Friday, February 20, 2009

The Insights of a Columbia Professor

I am a regular Listener of Econtalk, where an Economics scholar (Russell Roberts) talks with luminaries of the field about various aspects of political economy. This week I listened with interest to Prof Amar Bhide of Columbia business school talk about outsourcing and venturesome economy. I was hooked early on when he talked about the fears of Americans regarding innovation in other countries, and the supposed lack of basic science research at home (link to the episode page).

He said that there are multiple levels of innovation, but they may be divided into three basic ones. Taking the example of shipping, the Archimedes' Principle regarding buoyancy is critical, but not sufficient to build a ship. You need technical expertise of various kinds for that. And then you need to run the shipyard, and that requires a different set of skills altogether. His point was that basic research is all well and good, but the knowledge, once created, is there for all to use. What is much more critical for prosperity is the application of that knowledge, and that requires skills that are much more local. Leading a team of workers to either build, or manage requires much more local knowledge, and contributes much more to the profits than basic research. We may agree or not with him, (I do, with the caveat of health care) but the idea leads to interesting paths.

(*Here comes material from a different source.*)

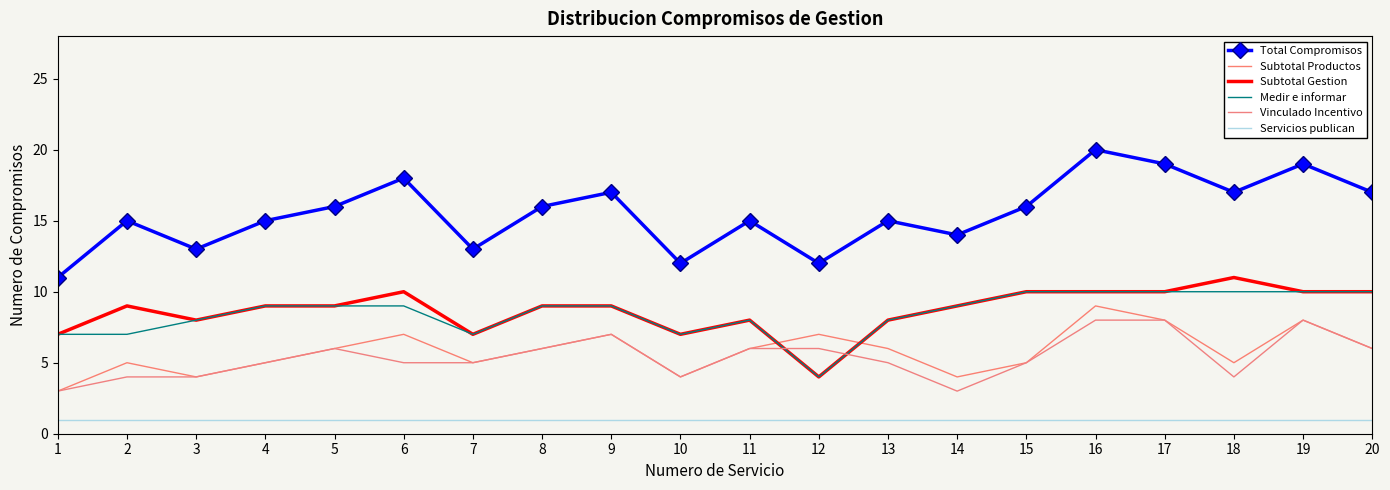

True or false: Medir e informar has more than 2 points higher than both neighbors.

False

I think its obvious from his exposition that the three basic tiers of wealth creation are basic sciences, technical sciences (like medicine and engineering), and management sciences. And it is interesting to see that almost all of my classmates are moving from technical sciences to management, implicitly agreeing with his theory that this will lead to them contributing more than they do now (and presumably receiving more too :-) )

And now, look at this EPGP course. One of the major explicit differentiators for the course is the focus on India and emerging economies. This ties in well with Prof Bhide's thoughts that the management needs to be much more focused on the local factors that any other branch. There is going to be a local focus throughout the course while teaching us general principles. Sure, there are differences between different emerging economies, and that's why we will have full-time immersion into these counties for several weeks, giving us a first hand experience of how business is done there. This fantastic aproach is one of the reasons I'm excited to pursue this course.


  1. Buenos dias desde España.
    Interesante Blog.

  2. Hey Jayesh - Hows it going at IIMB. What kind of courses do you have in your first term/sem. It hasn't been very hectic yet here at IIMC but they it's been just 2 weeks.